• Description of the task
Repeat each record exactly as written, and drop any images.

• Material to process
————

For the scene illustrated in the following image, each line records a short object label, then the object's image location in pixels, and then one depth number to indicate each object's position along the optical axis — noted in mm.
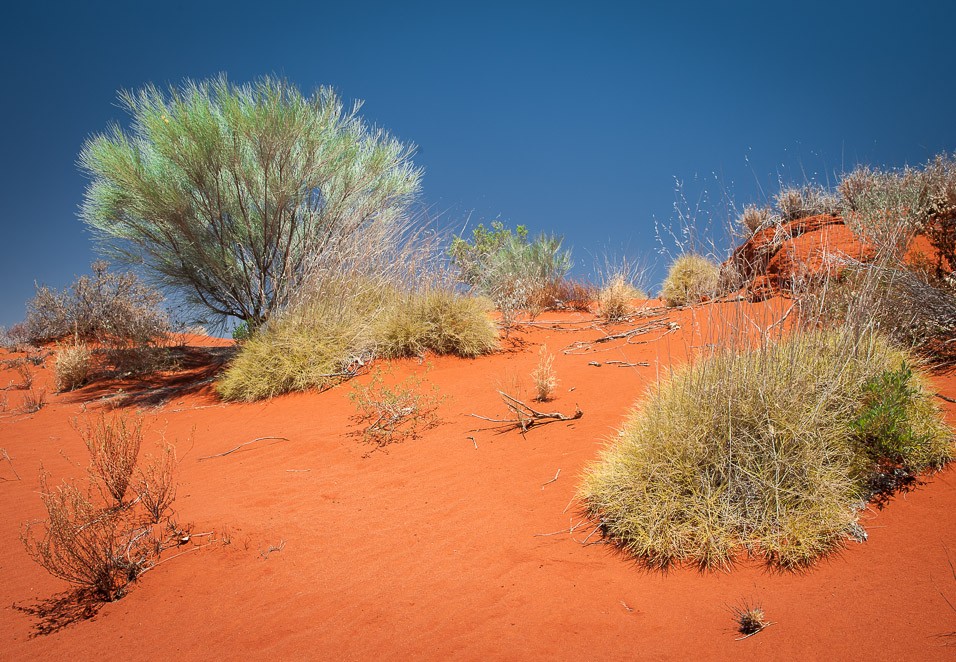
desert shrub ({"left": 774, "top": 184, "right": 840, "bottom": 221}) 8922
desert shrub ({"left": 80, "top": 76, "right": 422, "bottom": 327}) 9688
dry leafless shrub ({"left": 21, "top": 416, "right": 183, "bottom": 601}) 3305
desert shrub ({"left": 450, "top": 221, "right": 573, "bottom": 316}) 11062
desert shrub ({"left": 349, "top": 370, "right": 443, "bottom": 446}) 6441
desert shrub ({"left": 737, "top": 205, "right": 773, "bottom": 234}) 10570
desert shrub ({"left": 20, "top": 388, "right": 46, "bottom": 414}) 9875
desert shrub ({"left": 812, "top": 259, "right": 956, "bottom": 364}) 5238
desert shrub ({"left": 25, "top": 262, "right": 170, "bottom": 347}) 12320
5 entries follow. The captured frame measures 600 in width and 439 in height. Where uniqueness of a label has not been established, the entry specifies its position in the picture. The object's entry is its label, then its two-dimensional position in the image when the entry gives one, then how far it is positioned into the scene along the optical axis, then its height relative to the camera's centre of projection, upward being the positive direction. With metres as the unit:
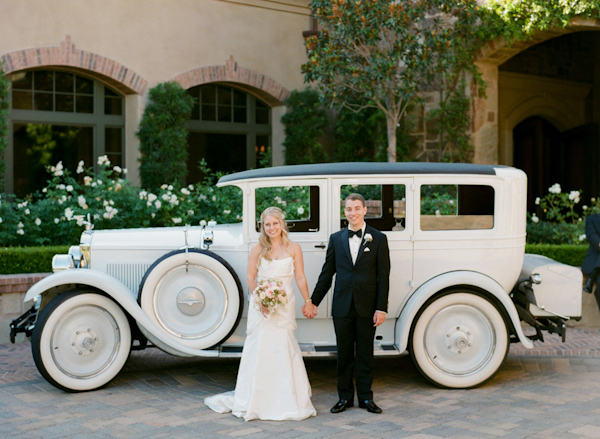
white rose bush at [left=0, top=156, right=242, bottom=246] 9.09 +0.16
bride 5.24 -0.95
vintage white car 5.87 -0.49
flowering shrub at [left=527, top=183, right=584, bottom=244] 9.82 -0.09
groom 5.46 -0.55
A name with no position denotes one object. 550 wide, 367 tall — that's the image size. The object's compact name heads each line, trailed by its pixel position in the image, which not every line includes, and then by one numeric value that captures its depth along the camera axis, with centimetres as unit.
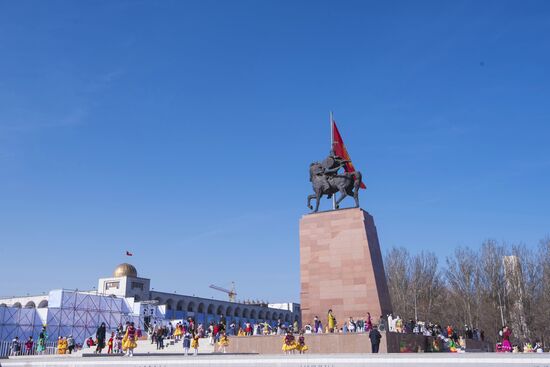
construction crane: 12550
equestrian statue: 2455
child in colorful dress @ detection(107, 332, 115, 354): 2230
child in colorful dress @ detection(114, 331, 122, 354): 2290
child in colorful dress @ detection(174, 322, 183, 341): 2594
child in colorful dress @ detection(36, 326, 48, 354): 2398
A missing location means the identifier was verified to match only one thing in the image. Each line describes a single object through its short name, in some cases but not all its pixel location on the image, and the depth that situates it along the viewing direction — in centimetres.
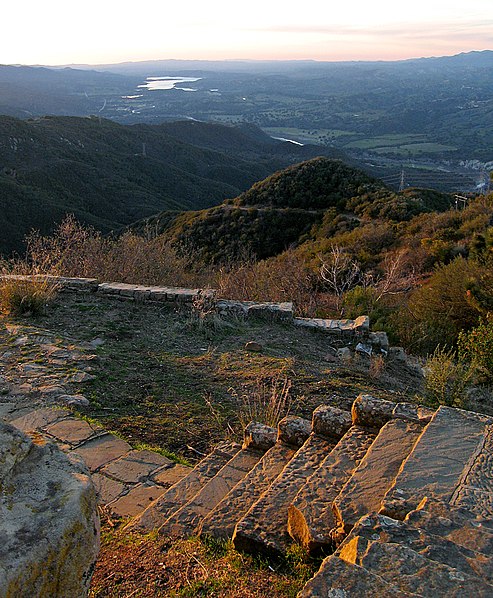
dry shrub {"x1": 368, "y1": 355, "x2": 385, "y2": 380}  546
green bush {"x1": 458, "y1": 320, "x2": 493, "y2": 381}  584
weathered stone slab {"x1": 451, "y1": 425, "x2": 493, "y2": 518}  235
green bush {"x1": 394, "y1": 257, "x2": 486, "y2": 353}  745
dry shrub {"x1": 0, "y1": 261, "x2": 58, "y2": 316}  632
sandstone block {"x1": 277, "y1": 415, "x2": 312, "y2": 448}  348
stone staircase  187
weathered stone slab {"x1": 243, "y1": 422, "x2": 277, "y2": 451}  357
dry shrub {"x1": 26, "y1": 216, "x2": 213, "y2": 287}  903
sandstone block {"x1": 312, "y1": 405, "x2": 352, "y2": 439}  343
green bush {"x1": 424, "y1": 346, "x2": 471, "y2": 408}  492
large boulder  168
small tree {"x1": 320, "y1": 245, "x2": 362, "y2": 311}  986
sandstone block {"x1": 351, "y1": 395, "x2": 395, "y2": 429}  338
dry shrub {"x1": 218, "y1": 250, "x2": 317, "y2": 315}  884
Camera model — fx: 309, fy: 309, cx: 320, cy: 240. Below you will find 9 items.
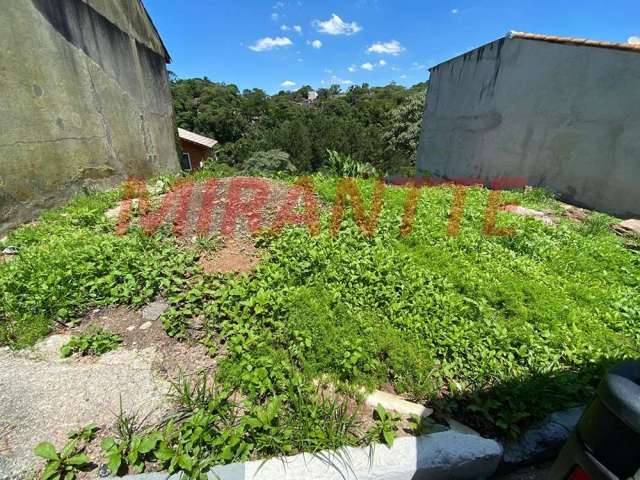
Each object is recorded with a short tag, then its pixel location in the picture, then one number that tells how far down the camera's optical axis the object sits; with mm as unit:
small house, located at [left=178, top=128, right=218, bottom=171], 19406
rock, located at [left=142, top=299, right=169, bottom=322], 2672
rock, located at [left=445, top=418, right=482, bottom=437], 1867
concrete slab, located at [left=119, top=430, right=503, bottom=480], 1572
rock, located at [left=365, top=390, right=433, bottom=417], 1970
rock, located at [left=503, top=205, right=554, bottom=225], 5238
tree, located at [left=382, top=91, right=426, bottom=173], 27469
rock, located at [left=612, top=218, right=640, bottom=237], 4935
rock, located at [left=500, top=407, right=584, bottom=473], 1825
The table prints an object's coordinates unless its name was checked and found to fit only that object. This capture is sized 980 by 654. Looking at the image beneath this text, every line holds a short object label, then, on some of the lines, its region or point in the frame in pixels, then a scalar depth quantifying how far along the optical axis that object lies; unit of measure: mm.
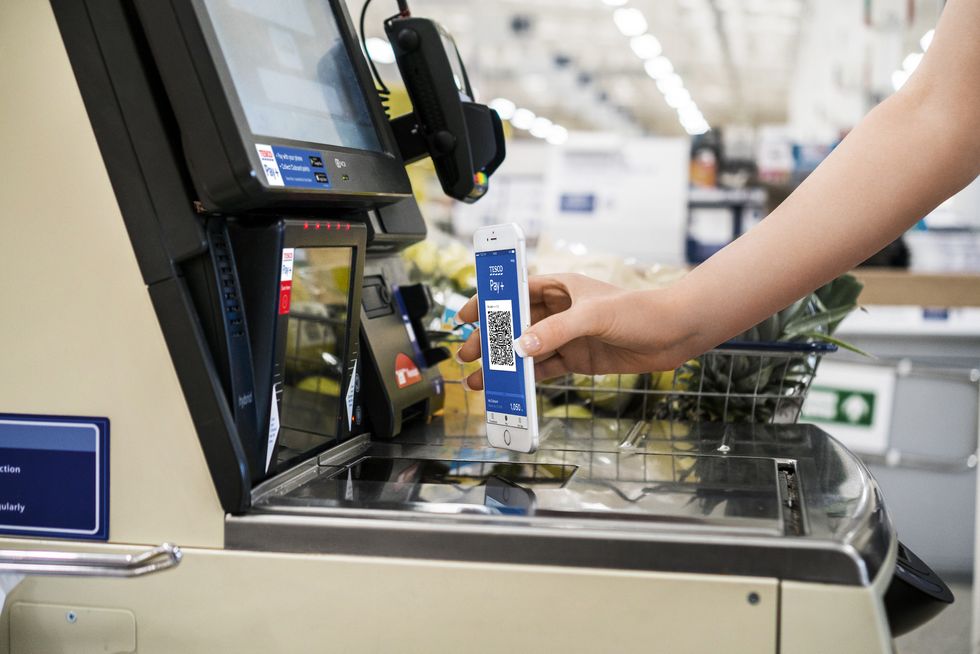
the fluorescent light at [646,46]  10641
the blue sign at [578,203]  6070
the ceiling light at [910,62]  7730
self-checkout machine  733
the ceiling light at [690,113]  16462
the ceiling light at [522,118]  16372
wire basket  1266
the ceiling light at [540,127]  17688
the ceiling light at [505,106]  14588
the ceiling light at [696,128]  17994
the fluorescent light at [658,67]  12085
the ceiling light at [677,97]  14648
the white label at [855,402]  3588
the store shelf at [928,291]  3090
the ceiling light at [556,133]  18594
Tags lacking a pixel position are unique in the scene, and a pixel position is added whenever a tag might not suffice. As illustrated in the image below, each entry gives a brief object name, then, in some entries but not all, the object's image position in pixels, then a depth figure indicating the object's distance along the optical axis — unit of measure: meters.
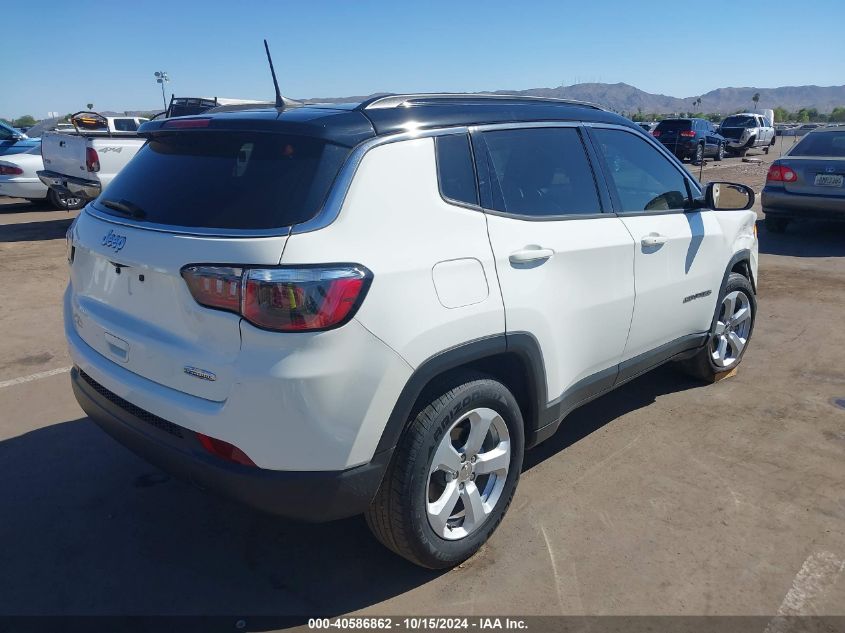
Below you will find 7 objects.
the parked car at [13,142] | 13.18
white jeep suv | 2.29
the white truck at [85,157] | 10.05
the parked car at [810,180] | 9.29
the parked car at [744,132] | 30.94
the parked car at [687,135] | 25.00
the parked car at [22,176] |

————

• Result
For the scene illustrated in the following image, each line records a short object label, then the object's image location in pixels, and then one depth number to indicate each object's position along the optical axis — noted in mm.
desert shrub ({"left": 774, "top": 184, "right": 840, "bottom": 221}) 8922
desert shrub ({"left": 80, "top": 76, "right": 422, "bottom": 327}) 9688
dry leafless shrub ({"left": 21, "top": 416, "right": 183, "bottom": 601}) 3305
desert shrub ({"left": 450, "top": 221, "right": 573, "bottom": 316}) 11062
desert shrub ({"left": 349, "top": 370, "right": 443, "bottom": 446}) 6441
desert shrub ({"left": 737, "top": 205, "right": 773, "bottom": 234}) 10570
desert shrub ({"left": 20, "top": 388, "right": 46, "bottom": 414}) 9875
desert shrub ({"left": 812, "top": 259, "right": 956, "bottom": 364}) 5238
desert shrub ({"left": 25, "top": 262, "right": 170, "bottom": 347}) 12320
5 entries follow. The captured frame measures 600 in width and 439 in height. Where uniqueness of a label has not been established, the entry specifies its position in the picture. The object's entry is its label, then its two-dimensional position in the image when the entry gives one, then how far it is positioned into the scene along the optical axis, then its height relative to the camera's centre of projection, upward being the positive direction. With metres as the unit:
white rose bush at [left=0, top=156, right=242, bottom=246] 9.09 +0.16
bride 5.24 -0.95
vintage white car 5.87 -0.49
flowering shrub at [left=527, top=183, right=584, bottom=244] 9.82 -0.09
groom 5.46 -0.55
A name with no position denotes one object. 550 wide, 367 tall — that's the image size. The object's compact name heads each line, trailed by its pixel position in the image, which not every line includes, and then by one numeric value that captures its depth along the camera axis, with centimetres as unit.
construction crane: 12550
equestrian statue: 2455
child in colorful dress @ detection(107, 332, 115, 354): 2230
child in colorful dress @ detection(114, 331, 122, 354): 2290
child in colorful dress @ detection(174, 322, 183, 341): 2594
child in colorful dress @ detection(36, 326, 48, 354): 2398
A missing location means the identifier was verified to match only one thing in the image. Each line describes a single object through its short name, in some cases but not all its pixel location on the image, and the depth that situates it along the viewing direction — in centimetres.
dry shrub {"x1": 368, "y1": 355, "x2": 385, "y2": 380}  546
green bush {"x1": 458, "y1": 320, "x2": 493, "y2": 381}  584
weathered stone slab {"x1": 451, "y1": 425, "x2": 493, "y2": 518}  235
green bush {"x1": 394, "y1": 257, "x2": 486, "y2": 353}  745
dry shrub {"x1": 0, "y1": 261, "x2": 58, "y2": 316}  632
sandstone block {"x1": 277, "y1": 415, "x2": 312, "y2": 448}  348
stone staircase  187
weathered stone slab {"x1": 243, "y1": 422, "x2": 277, "y2": 451}  357
dry shrub {"x1": 26, "y1": 216, "x2": 213, "y2": 287}  903
sandstone block {"x1": 312, "y1": 405, "x2": 352, "y2": 439}  343
green bush {"x1": 424, "y1": 346, "x2": 471, "y2": 408}  492
large boulder  168
small tree {"x1": 320, "y1": 245, "x2": 362, "y2": 311}  986
sandstone block {"x1": 351, "y1": 395, "x2": 395, "y2": 429}  338
dry shrub {"x1": 218, "y1": 250, "x2": 317, "y2": 315}  884
Camera model — fx: 309, fy: 309, cx: 320, cy: 240. Below you will find 9 items.
Each object is recorded with a short tag, then its pixel location in the picture, then one number that tells how far down the camera's optical axis the object sits; with mm as unit:
small house, located at [left=178, top=128, right=218, bottom=171], 19406
rock, located at [left=142, top=299, right=169, bottom=322], 2672
rock, located at [left=445, top=418, right=482, bottom=437], 1867
concrete slab, located at [left=119, top=430, right=503, bottom=480], 1572
rock, located at [left=365, top=390, right=433, bottom=417], 1970
rock, located at [left=503, top=205, right=554, bottom=225], 5238
tree, located at [left=382, top=91, right=426, bottom=173], 27469
rock, located at [left=612, top=218, right=640, bottom=237], 4935
rock, located at [left=500, top=407, right=584, bottom=473], 1825
The table prints an object's coordinates unless its name was checked and found to fit only that object. This capture is sized 980 by 654. Looking at the image beneath this text, every line holds a short object label, then, on some of the lines, its region or point in the frame in pixels, then a scalar depth quantifying how far along the optical axis that object lies; unit of measure: mm.
the fluorescent light at [646,46]  10641
the blue sign at [578,203]  6070
the ceiling light at [910,62]  7730
self-checkout machine  733
the ceiling light at [690,113]  16462
the ceiling light at [522,118]  16372
wire basket  1266
the ceiling light at [540,127]  17688
the ceiling light at [505,106]  14588
the ceiling light at [696,128]  17994
the fluorescent light at [658,67]  12085
the ceiling light at [677,97]  14648
the white label at [855,402]  3588
the store shelf at [928,291]  3090
the ceiling light at [556,133]  18594
Tags lacking a pixel position are unique in the scene, and a pixel position is added whenever a tag might not suffice. As illustrated in the image below, each entry gives a brief object name, then, in some entries but not all, the object's image position in pixels, then a depth figure indicating the object's distance along the optical axis — unit of measure: meters.
Below you will find 7 objects.
the parked car at [13,142] | 13.18
white jeep suv | 2.29
the white truck at [85,157] | 10.05
the parked car at [810,180] | 9.29
the parked car at [744,132] | 30.94
the parked car at [687,135] | 25.00
the parked car at [22,176] |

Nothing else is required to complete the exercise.